Compute a scale factor, and sometimes a zero point, that lets the low-precision values approximate the original floating-point values.
Store or run parts of the model in that lower-precision form.
During inference, dequantize back to higher precision when needed, or do arithmetic directly in the quantized format if the backend supports it.

There are different kinds of quantization:

Post-training quantization: apply quantization after training.
Quantization-aware training: train the model while simulating quantization effects so it learns to be more robust.
Weight-only quantization: quantize only the weights, leaving activations in higher precision.
Activation quantization: also quantize intermediate activations.

The tradeoff is always the same: less precision for less cost. The art is choosing a scheme that saves enough memory and compute while keeping model quality acceptable.

Tiny concrete example

Suppose a model weight is 0.83.

Instead of storing it exactly as a 32-bit float, a quantized system might store a nearby 8-bit value plus a scale like:

stored value: 83
scale: 0.01
reconstructed value: 83 * 0.01 = 0.83

That is a simplified example, but it shows the idea: store a compact proxy, then recover an approximate original value when used.

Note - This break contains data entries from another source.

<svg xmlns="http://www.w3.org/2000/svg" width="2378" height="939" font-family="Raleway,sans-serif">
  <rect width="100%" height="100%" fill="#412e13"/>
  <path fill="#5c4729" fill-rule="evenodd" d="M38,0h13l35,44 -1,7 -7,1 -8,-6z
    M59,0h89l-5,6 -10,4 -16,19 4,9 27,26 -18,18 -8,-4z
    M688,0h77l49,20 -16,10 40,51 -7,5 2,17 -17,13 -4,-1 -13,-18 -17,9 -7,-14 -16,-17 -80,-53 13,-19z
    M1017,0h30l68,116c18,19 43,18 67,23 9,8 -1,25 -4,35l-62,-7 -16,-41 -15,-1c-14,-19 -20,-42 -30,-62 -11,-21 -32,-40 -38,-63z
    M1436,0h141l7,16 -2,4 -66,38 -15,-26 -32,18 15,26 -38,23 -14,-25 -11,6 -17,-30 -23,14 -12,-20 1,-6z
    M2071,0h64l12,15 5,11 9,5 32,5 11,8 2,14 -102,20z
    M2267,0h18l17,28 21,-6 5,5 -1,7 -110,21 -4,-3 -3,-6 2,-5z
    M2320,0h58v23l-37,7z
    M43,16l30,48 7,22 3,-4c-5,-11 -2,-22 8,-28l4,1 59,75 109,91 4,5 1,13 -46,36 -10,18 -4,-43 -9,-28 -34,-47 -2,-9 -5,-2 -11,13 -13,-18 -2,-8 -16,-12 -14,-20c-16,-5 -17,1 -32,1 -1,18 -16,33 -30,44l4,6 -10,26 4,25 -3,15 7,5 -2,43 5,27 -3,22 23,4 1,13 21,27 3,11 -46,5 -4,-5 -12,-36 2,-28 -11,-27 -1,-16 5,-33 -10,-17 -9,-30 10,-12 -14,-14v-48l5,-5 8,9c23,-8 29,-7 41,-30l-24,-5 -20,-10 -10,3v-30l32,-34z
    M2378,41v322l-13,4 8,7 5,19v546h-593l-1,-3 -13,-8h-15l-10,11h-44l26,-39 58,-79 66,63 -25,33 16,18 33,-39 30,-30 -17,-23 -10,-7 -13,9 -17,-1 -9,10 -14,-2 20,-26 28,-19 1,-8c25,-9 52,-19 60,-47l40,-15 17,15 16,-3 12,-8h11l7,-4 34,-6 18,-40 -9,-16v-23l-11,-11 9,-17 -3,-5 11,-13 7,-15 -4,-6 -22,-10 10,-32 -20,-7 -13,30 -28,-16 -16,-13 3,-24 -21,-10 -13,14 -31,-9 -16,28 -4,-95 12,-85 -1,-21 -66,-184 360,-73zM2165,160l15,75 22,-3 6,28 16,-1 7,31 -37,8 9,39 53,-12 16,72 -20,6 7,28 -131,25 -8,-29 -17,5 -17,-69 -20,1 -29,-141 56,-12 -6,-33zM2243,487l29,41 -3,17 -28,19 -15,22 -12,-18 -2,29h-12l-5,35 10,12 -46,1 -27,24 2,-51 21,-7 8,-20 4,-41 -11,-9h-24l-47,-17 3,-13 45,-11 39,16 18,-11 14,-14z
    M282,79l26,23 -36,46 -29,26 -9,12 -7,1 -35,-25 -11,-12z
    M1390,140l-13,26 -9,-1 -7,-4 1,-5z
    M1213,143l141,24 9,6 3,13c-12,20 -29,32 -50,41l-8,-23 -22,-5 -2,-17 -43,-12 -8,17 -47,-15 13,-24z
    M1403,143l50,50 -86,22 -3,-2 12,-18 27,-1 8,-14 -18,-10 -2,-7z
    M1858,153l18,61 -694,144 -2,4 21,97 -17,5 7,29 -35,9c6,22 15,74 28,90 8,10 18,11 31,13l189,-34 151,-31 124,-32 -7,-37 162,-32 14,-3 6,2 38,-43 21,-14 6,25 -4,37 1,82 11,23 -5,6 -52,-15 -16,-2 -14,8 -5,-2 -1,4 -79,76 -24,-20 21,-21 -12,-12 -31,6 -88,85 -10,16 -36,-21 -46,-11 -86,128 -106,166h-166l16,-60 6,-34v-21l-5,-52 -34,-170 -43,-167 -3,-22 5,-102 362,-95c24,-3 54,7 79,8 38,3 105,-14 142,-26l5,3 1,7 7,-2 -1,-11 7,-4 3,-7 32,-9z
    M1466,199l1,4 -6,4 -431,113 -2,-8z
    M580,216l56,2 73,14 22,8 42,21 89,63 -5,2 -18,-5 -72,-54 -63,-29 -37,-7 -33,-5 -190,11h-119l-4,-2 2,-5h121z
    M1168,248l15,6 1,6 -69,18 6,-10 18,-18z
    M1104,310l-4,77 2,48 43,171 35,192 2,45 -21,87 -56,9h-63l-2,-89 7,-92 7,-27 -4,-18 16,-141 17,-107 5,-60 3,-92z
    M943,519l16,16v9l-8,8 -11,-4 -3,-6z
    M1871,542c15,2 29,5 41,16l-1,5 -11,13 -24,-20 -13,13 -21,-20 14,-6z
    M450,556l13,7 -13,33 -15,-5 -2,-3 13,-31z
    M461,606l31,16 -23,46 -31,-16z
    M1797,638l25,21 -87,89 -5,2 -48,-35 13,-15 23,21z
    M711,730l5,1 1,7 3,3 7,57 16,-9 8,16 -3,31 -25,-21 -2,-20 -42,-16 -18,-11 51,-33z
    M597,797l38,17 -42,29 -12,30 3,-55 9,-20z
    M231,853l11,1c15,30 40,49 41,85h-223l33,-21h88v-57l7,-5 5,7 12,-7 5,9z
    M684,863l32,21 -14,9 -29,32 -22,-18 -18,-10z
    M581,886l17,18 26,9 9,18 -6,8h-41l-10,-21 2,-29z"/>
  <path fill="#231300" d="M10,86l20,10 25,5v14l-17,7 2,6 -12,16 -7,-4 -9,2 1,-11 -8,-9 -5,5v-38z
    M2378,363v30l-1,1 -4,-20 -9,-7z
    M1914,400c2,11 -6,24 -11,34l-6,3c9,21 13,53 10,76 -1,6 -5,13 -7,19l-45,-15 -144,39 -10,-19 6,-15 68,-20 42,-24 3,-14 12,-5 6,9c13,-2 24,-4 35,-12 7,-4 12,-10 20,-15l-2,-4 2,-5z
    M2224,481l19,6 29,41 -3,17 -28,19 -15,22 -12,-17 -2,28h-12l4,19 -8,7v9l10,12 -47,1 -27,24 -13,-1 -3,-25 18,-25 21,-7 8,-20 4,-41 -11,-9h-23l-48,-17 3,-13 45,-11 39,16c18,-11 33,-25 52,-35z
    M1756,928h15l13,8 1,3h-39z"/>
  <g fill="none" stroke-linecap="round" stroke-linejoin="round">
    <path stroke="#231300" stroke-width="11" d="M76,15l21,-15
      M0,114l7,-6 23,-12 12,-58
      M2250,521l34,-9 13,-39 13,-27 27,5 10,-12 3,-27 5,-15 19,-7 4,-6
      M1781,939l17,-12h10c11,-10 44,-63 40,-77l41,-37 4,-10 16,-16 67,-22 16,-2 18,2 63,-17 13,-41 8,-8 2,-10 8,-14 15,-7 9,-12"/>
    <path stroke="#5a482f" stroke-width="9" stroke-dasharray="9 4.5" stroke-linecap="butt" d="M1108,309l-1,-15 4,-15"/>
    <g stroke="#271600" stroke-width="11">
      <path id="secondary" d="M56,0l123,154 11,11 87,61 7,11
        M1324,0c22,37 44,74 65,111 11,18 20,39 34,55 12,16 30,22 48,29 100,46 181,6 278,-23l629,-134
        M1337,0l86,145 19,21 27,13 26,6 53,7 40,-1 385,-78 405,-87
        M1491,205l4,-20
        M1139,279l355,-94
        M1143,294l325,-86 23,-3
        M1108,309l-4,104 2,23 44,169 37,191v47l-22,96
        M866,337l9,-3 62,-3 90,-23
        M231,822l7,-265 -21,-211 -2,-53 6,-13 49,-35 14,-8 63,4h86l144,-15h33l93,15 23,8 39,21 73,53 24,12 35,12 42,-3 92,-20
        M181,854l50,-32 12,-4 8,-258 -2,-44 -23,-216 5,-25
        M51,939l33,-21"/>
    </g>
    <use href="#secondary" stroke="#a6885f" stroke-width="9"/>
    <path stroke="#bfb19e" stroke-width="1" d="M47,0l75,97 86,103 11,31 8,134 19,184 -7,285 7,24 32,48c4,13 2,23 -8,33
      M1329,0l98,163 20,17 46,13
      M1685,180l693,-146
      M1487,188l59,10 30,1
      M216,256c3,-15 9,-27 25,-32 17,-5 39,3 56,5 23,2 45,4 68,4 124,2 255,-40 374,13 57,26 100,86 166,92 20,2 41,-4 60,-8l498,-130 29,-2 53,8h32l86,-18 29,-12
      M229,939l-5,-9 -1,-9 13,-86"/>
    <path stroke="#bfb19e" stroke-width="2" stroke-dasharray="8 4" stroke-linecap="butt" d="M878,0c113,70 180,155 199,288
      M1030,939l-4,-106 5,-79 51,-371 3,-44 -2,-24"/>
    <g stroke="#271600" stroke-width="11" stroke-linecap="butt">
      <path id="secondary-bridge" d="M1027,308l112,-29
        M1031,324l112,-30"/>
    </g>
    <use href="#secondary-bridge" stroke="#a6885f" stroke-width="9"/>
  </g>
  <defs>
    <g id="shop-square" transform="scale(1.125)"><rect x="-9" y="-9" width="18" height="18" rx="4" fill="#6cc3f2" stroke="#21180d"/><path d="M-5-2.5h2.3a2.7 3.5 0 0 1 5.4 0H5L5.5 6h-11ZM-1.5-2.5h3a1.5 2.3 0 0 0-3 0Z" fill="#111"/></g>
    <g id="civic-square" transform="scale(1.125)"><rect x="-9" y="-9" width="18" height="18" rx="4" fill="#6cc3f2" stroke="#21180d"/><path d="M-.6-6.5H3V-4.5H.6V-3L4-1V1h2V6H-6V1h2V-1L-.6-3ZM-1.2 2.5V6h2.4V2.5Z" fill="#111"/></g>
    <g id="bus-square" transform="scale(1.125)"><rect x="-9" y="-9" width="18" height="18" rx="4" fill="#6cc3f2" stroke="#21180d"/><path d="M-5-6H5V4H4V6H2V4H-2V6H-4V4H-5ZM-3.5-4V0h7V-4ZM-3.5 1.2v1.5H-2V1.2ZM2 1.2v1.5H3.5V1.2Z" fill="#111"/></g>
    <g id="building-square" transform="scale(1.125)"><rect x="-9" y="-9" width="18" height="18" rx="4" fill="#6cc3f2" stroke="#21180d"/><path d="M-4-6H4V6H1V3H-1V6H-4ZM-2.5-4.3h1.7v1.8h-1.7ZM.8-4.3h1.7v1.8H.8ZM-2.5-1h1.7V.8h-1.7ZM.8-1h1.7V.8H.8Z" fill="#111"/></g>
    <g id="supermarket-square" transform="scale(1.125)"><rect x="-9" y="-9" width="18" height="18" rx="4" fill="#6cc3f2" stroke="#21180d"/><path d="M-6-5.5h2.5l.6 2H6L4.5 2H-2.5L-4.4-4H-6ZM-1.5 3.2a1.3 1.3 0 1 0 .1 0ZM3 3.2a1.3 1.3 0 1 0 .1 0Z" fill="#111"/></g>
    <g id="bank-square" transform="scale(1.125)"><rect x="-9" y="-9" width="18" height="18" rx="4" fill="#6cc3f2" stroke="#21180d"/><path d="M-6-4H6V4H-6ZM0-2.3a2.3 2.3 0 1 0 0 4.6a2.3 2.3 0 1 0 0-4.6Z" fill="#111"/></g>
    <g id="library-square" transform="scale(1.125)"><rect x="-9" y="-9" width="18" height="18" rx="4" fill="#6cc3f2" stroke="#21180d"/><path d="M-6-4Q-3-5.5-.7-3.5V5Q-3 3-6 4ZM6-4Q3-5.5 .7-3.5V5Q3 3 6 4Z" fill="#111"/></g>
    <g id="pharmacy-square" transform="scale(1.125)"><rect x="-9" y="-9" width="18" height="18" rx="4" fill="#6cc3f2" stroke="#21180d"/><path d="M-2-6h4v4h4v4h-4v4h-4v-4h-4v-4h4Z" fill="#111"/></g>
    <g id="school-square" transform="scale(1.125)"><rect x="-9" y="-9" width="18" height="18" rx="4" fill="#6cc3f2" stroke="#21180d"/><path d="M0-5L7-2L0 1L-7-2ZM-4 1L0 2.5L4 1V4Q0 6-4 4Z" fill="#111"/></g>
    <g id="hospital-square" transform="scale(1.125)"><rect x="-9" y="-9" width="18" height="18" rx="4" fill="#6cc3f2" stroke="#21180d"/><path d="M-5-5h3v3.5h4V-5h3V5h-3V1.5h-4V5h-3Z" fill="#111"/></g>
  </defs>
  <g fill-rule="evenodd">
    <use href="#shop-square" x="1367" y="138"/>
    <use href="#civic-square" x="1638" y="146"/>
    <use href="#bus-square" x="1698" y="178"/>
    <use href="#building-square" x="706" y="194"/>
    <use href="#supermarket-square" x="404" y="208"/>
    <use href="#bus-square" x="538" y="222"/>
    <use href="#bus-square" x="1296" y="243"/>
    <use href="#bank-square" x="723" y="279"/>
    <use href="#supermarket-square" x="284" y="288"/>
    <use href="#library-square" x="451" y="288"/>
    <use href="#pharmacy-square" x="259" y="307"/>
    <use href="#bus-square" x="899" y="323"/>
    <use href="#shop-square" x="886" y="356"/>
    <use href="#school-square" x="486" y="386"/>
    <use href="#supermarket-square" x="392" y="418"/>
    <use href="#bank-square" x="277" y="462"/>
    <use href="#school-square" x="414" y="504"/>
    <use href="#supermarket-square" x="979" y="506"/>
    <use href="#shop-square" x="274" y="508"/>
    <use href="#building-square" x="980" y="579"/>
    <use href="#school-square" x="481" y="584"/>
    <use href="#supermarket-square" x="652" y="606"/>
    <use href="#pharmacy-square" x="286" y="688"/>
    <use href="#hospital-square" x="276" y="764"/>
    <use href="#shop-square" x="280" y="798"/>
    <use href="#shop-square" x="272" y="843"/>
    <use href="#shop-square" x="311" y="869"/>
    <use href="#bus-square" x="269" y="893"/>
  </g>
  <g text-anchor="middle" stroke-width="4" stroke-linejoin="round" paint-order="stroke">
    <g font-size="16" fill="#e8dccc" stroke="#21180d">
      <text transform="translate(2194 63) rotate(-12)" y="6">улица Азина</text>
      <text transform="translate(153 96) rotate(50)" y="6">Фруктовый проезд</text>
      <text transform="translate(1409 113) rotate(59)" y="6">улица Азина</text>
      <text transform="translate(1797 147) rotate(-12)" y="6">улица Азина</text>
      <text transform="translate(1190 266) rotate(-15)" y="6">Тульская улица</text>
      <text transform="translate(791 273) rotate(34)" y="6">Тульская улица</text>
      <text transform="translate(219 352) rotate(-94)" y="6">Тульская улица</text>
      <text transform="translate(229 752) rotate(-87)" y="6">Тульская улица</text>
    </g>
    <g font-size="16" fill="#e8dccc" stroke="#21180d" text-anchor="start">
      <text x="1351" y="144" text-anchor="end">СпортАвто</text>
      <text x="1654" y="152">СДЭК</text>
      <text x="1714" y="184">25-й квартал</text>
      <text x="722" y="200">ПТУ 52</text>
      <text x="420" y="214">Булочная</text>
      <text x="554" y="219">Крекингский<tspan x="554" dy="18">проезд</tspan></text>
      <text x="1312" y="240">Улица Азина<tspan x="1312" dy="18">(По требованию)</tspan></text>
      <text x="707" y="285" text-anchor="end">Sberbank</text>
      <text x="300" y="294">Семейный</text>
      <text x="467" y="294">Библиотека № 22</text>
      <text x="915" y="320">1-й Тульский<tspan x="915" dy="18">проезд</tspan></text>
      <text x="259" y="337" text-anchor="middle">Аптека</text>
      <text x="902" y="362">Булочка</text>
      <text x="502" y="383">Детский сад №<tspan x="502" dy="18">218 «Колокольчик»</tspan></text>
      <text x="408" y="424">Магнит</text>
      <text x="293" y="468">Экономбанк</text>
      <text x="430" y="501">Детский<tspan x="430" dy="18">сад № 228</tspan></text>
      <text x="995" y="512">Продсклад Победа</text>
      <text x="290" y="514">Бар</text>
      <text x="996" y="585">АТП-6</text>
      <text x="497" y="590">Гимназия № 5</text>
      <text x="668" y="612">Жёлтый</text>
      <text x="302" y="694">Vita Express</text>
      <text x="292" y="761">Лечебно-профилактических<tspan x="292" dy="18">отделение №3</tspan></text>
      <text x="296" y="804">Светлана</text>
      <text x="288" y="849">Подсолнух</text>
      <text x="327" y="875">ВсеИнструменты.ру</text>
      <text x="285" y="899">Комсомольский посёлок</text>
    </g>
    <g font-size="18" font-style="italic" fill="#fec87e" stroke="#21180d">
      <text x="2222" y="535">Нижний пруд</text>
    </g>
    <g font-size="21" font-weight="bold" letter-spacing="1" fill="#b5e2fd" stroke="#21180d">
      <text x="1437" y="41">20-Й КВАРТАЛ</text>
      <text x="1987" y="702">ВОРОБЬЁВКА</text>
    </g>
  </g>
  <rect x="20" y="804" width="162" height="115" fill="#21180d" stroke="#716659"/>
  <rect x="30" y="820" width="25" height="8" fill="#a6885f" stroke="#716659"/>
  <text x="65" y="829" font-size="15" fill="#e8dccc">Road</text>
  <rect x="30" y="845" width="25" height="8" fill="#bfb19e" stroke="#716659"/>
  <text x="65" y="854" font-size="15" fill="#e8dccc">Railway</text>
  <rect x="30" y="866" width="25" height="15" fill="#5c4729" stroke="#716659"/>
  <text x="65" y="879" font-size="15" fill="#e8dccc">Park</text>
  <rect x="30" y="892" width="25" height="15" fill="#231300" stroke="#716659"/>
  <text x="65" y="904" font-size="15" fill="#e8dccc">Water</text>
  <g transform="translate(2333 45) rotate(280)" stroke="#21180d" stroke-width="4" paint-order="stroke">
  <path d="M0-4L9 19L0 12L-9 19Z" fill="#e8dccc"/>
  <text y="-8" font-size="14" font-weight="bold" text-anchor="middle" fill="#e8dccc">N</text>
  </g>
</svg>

Common pitfalls / when NOT to use it

Quantization is not compression in the broad sense. It reduces numeric precision; it does not automatically solve every storage or latency problem.
Quality can drop. Some models, tasks, or layers are more sensitive than others, especially with aggressive low-bit quantization.
Hardware support matters. A quantized model may be smaller, but not always faster unless the runtime and hardware can exploit the low-precision format.
It is not the same as pruning. Pruning removes parameters; quantization changes how parameters are represented.
For training, be careful. Very low precision can make optimization unstable unless the method is designed for it.

If you are serving a model, teams often start with modest post-training quantization before trying more aggressive schemes.